Woody plants for spring:
Caroline allspice, sweet shrub
Woody plants for summer:
Woody plants for fall:
Surround structures with scent: Imagine walking under a cascade of wisteria, honeysuckle, or heavily perfumed climbing roses. Arbors and pergolas are another way to surround your senses with fragrance, as are fences, trellises and planting niches in retaining walls.
Fragrance is a matter of timing: When considering which fragrant plants to grow, keep scent time in mind. It won't do you much good to plant for fragrance if you are never around to enjoy it. When do you spend most of your time in the garden? Most highly-scented flowers smell their best during the morning and afternoon hours. There are also night-scented varieties, such as flowering tobacco, four 'o'clocks and evening primrose, that emit their best scents during evening hours.

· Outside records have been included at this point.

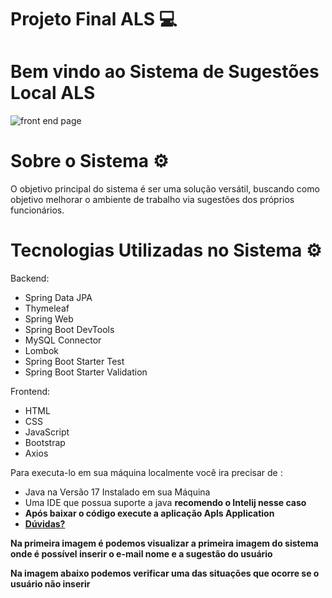 # Projeto Final ALS 💻

<h1> Bem vindo ao Sistema de Sugestões Local ALS </h1>




![front end page](https://github.com/lion-hearth/ProjetoFinal-V1-Front-End-BackEnd/assets/78951995/fee4ce4b-ea4c-4f07-b80c-322bdce47117)

# Sobre o Sistema ⚙️

O objetivo principal do sistema é ser uma solução versátil, buscando como objetivo melhorar o ambiente de trabalho via sugestões dos próprios funcionários. 

# Tecnologias Utilizadas no Sistema ⚙️

Backend:

- Spring Data JPA
- Thymeleaf
- Spring Web
- Spring Boot DevTools
- MySQL Connector
- Lombok
- Spring Boot Starter Test
- Spring Boot Starter Validation

Frontend:

- HTML
- CSS
- JavaScript
- Bootstrap
- Axios

<p> Para executa-lo em sua máquina localmente você ira precisar de : </p>

<ul>
  <li>Java na Versão 17 Instalado em sua Máquina </li>
  <li> Uma IDE que possua suporte a java <strong>recomendo o Intelij nesse caso </li>
  <li> Após baixar o código execute a aplicação  Apls Application  </li>
  <li><a class="nav-link" href="https://www.linkedin.com/in/richardmelodev/" target="_blank">Dúvidas?</a></li>
</ul>


<p> Na primeira imagem é podemos visualizar a primeira imagem do sistema onde é possível inserir o e-mail nome e a sugestão do usuário </p>

<p> Na imagem abaixo podemos verificar uma das situações que ocorre se o usuário não inserir </p>
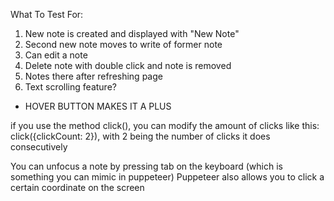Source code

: What To Test For: 
1. New note is created and displayed with "New Note"
2. Second new note moves to write of former note
3. Can edit a note 
4. Delete note with double click and note is removed 
5. Notes there after refreshing page
6. Text scrolling feature?

 - HOVER BUTTON MAKES IT A PLUS 



if you use the method click(), you can modify the amount of clicks like this: click({clickCount: 2}), with 2 being the number of clicks it does consecutively

You can unfocus a note by pressing tab on the keyboard (which is something you can mimic in puppeteer)
Puppeteer also allows you to click a certain coordinate on the screen

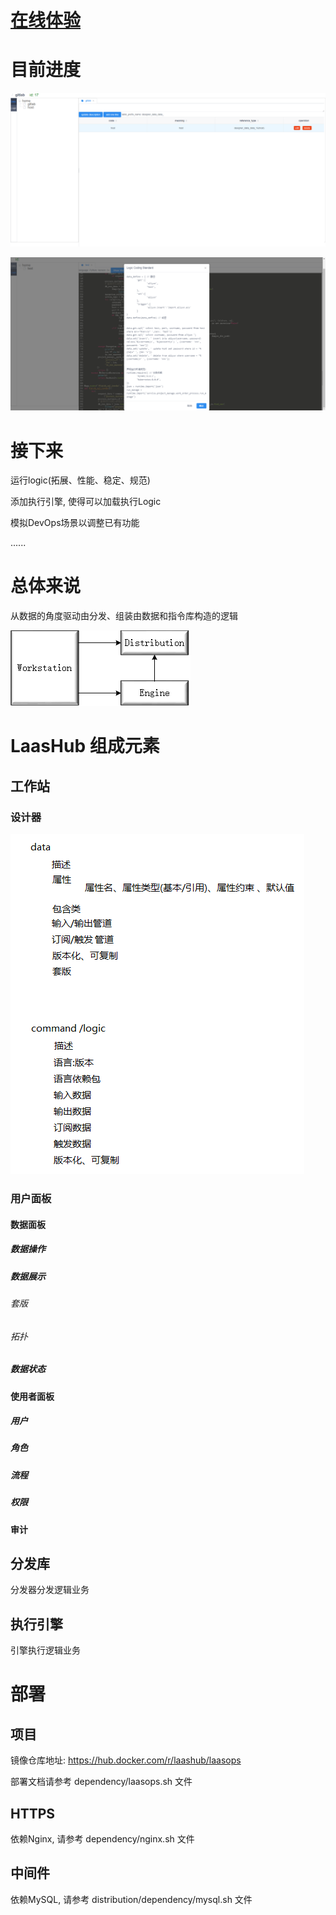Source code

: # [在线体验](http://129.211.59.74)

# 目前进度

![simple_architecture](docs/current_progress/2020-03-24_05-49/1.png)

![simple_architecture](docs/current_progress/2020-03-25_0401/2.png)

# 接下来

运行logic(拓展、性能、稳定、规范)

添加执行引擎, 使得可以加载执行Logic



模拟DevOps场景以调整已有功能

......

# 总体来说

从数据的角度驱动由分发、组装由数据和指令库构造的逻辑

![simple_architecture](docs/images/simple_architecture.png)

# LaasHub 组成元素

## 工作站	

### 设计器

![simple_architecture](docs/images/Designer-basic-think.png)

### 用户面板

#### 数据面板

##### 数据操作

##### 数据展示

###### 套版

###### 拓扑

##### 数据状态

#### 使用者面板

##### 用户

##### 角色

##### 流程

##### 权限

#### 审计

## 分发库

分发器分发逻辑业务

## 执行引擎

引擎执行逻辑业务

# 部署

## 项目

镜像仓库地址: https://hub.docker.com/r/laashub/laasops

部署文档请参考 dependency/laasops.sh 文件

## HTTPS

依赖Nginx, 请参考 dependency/nginx.sh 文件

## 中间件

依赖MySQL, 请参考 distribution/dependency/mysql.sh 文件

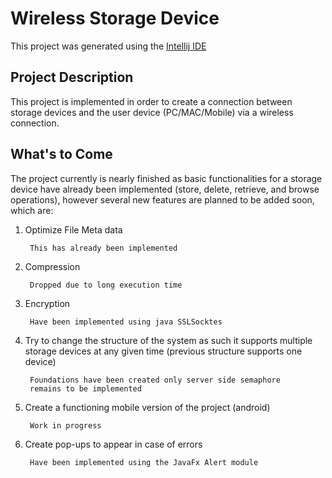 # Wireless Storage Device

This project was generated using the [Intellij IDE](https://www.jetbrains.com/idea/)

## Project Description

This project is implemented in order to create a connection between storage devices 
and the user device (PC/MAC/Mobile) via a wireless connection.

## What's to Come

The project currently is nearly finished as basic functionalities for a storage device
have already been implemented (store, delete, retrieve, and browse operations), however
several new features are planned to be added soon, which are:

1. Optimize File Meta data	

		This has already been implemented
	
2. Compression 

		Dropped due to long execution time

3. Encryption

	 	Have been implemented using java SSLSocktes
	 
4. Try to change the structure of the system as such it supports multiple storage devices 
at any given time (previous structure supports one device) 

		Foundations have been created only server side semaphore 
		remains to be implemented

5. Create a functioning mobile version of the project (android) 

		Work in progress

6. Create pop-ups to appear in case of errors

		Have been implemented using the JavaFx Alert module


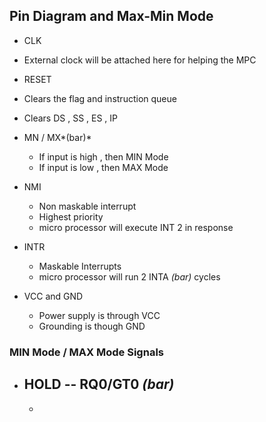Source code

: ## Pin Diagram and Max-Min Mode
- CLK
 - External clock will be attached here for helping the MPC

- RESET
 - Clears the flag and instruction queue
 - Clears DS , SS , ES , IP

- MN / MX*(bar)*
  - If input is high , then MIN Mode
  - If input is low , then MAX Mode

- NMI
  - Non maskable interrupt
  - Highest priority
  - micro processor will execute INT 2 in response

- INTR
  - Maskable Interrupts
  - micro processor will run 2 INTA *(bar)* cycles

- VCC and GND
  - Power supply is through VCC
  - Grounding is though GND

### MIN Mode / MAX Mode Signals

- HOLD -- RQ0/GT0 *(bar)*
  -
  - 
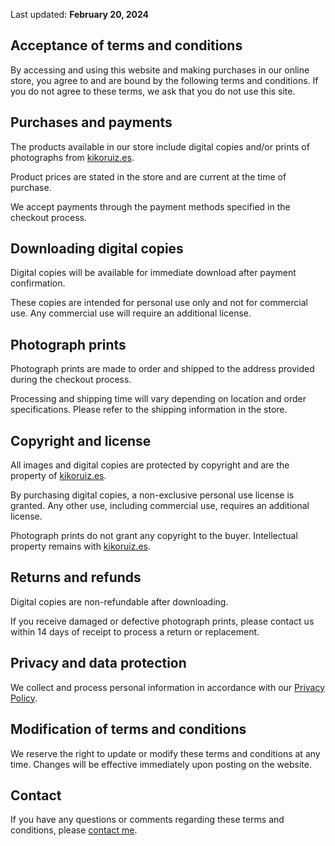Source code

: Last updated: **February 20, 2024**

## Acceptance of terms and conditions

By accessing and using this website and making purchases in our online store, you agree to and are bound by the following terms and conditions. If you do not agree to these terms, we ask that you do not use this site.

## Purchases and payments

The products available in our store include digital copies and/or prints of photographs from [kikoruiz.es](/).

Product prices are stated in the store and are current at the time of purchase.

We accept payments through the payment methods specified in the checkout process.

## Downloading digital copies

Digital copies will be available for immediate download after payment confirmation.

These copies are intended for personal use only and not for commercial use. Any commercial use will require an additional license.

## Photograph prints

Photograph prints are made to order and shipped to the address provided during the checkout process.

Processing and shipping time will vary depending on location and order specifications. Please refer to the shipping information in the store.

## Copyright and license

All images and digital copies are protected by copyright and are the property of [kikoruiz.es](/).

By purchasing digital copies, a non-exclusive personal use license is granted. Any other use, including commercial use, requires an additional license.

Photograph prints do not grant any copyright to the buyer. Intellectual property remains with [kikoruiz.es](/).

## Returns and refunds

Digital copies are non-refundable after downloading.

If you receive damaged or defective photograph prints, please contact us within 14 days of receipt to process a return or replacement.

## Privacy and data protection

We collect and process personal information in accordance with our [Privacy Policy](/privacy-policy).

## Modification of terms and conditions

We reserve the right to update or modify these terms and conditions at any time. Changes will be effective immediately upon posting on the website.

## Contact

If you have any questions or comments regarding these terms and conditions, please [contact me](/#contact).
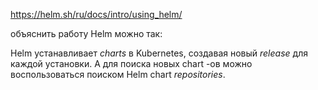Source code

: 
https://helm.sh/ru/docs/intro/using_helm/


объяснить работу Helm можно так:

Helm устанавливает _charts_ в Kubernetes, создавая новый _release_ для каждой установки. А для поиска новых chart -ов можно воспользоваться поиском Helm chart _repositories_.





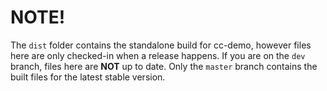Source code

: # NOTE!

The `dist` folder contains the standalone build for cc-demo, however files here are only checked-in when a release happens. If you are on the `dev` branch, files here are **NOT** up to date. Only the `master` branch contains the built files for the latest stable version.

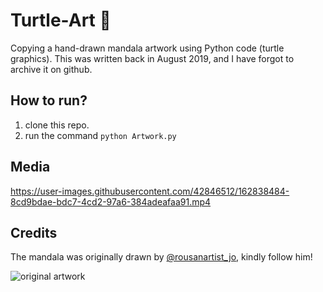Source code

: # Turtle-Art 🐢
Copying a hand-drawn mandala artwork using Python code (turtle graphics).
This was written back in August 2019, and I have forgot to archive it on github.

## How to run?
1. clone this repo.
2. run the command `python Artwork.py`

## Media

https://user-images.githubusercontent.com/42846512/162838484-8cd9bdae-bdc7-4cd2-97a6-384adeafaa91.mp4


## Credits
The mandala was originally drawn by [@rousanartist_jo](https://www.instagram.com/rousanartist_jo/), kindly follow him!

![original artwork](https://user-images.githubusercontent.com/42846512/162839627-2d1819e3-8316-48af-9cf7-bcba90e1b691.jpg)
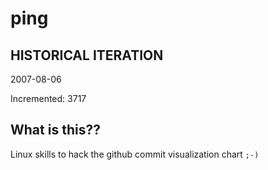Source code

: # ping

## HISTORICAL ITERATION
2007-08-06

Incremented: 3717

## What is this?? 
Linux skills to hack the github commit visualization chart `;-)`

Your garden sounds delightful. A few more plants the readers might want to consider are Sweet Woodruff (Galium Odoratum), a perennial ground cover which emits a heavy perfume when the leaves are bruised. If you should be fortunate enough to find and grow a bit of Vetiver grass, please do. It's oil is used extensively in perfumery. It has a lovely scent.
Bee Balm (Monarda) is another plant which emits a rather heavy perfume. It also attracts butterflies. Roses are always a good idea. After years of growing them, I found 'Mirandy' to have the most delicious and most intense odor of any rose.
Another nice scent to encounter in the garden is Tangerine. I grew a tangerine from seed. When it was about two feet high, I placed it in the garden near where I sat. It gave off a most interesting scent.
Scent wise, I think of Petunia as Jekyll and Hyde. On a crisp, dry day, they are nice to be around. After a good rain... they have a scent reminiscent of a wet dog.